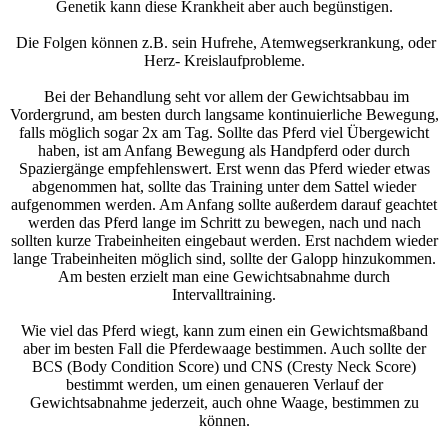
Genetik kann diese Krankheit aber auch begünstigen.
Die Folgen können z.B. sein Hufrehe, Atemwegserkrankung, oder
Herz- Kreislaufprobleme.
Bei der Behandlung seht vor allem der Gewichtsabbau im
Vordergrund, am besten durch langsame kontinuierliche Bewegung,
falls möglich sogar 2x am Tag. Sollte das Pferd viel Übergewicht
haben, ist am Anfang Bewegung als Handpferd oder durch
Spaziergänge empfehlenswert. Erst wenn das Pferd wieder etwas
abgenommen hat, sollte das Training unter dem Sattel wieder
aufgenommen werden. Am Anfang sollte außerdem darauf geachtet
werden das Pferd lange im Schritt zu bewegen, nach und nach
sollten kurze Trabeinheiten eingebaut werden. Erst nachdem wieder
lange Trabeinheiten möglich sind, sollte der Galopp hinzukommen.
Am besten erzielt man eine Gewichtsabnahme durch
Intervalltraining.
Wie viel das Pferd wiegt, kann zum einen ein Gewichtsmaßband
aber im besten Fall die Pferdewaage bestimmen. Auch sollte der
BCS (Body Condition Score) und CNS (Cresty Neck Score)
bestimmt werden, um einen genaueren Verlauf der
Gewichtsabnahme jederzeit, auch ohne Waage, bestimmen zu
können.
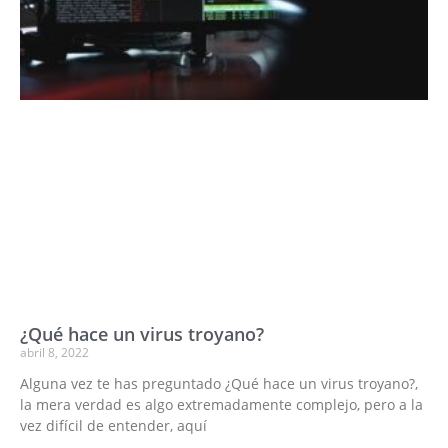
¿Qué hace un virus troyano?
abril 8, 2022
Alguna vez te has preguntado ¿Qué hace un virus troyano?,
la mera verdad es algo extremadamente complejo, pero a la
vez difícil de entender, aquí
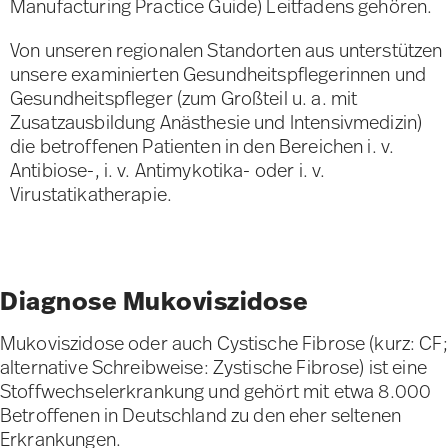
Manufacturing Practice Guide) Leitfadens gehören.
Von unseren regionalen Standorten aus unterstützen
unsere examinierten Gesundheitspflegerinnen und
Gesundheitspfleger (zum Großteil u. a. mit
Zusatzausbildung Anästhesie und Intensivmedizin)
die betroffenen Patienten in den Bereichen i. v.
Antibiose-, i. v. Antimykotika- oder i. v.
Virustatikatherapie.
Diagnose Mukoviszidose
Mukoviszidose oder auch Cystische Fibrose (kurz: CF;
alternative Schreibweise: Zystische Fibrose) ist eine
Stoffwechselerkrankung und gehört mit etwa 8.000
Betroffenen in Deutschland zu den eher seltenen
Erkrankungen.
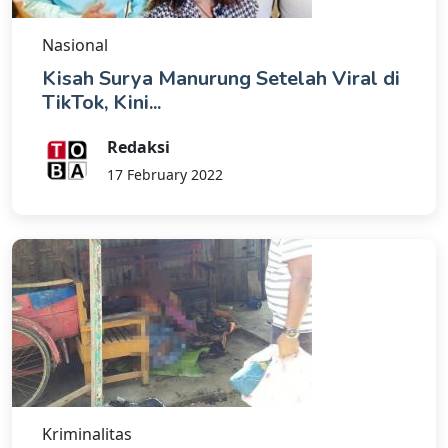
Nasional
Kisah Surya Manurung Setelah Viral di
TikTok, Kini...
Redaksi
17 February 2022
Kriminalitas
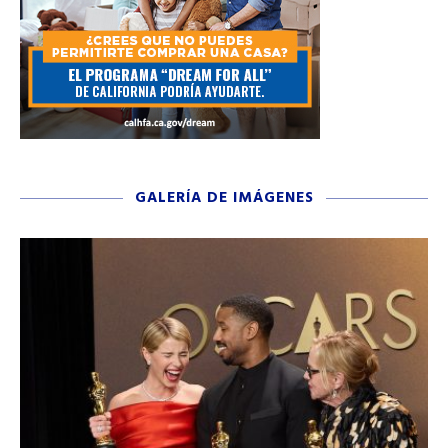
GALERÍA DE IMÁGENES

**Work request:**
Every line of the records above where the string "bestimmen" is found should be copied.

**Answer box:**
aber im besten Fall die Pferdewaage bestimmen. Auch sollte der
Gewichtsabnahme jederzeit, auch ohne Waage, bestimmen zu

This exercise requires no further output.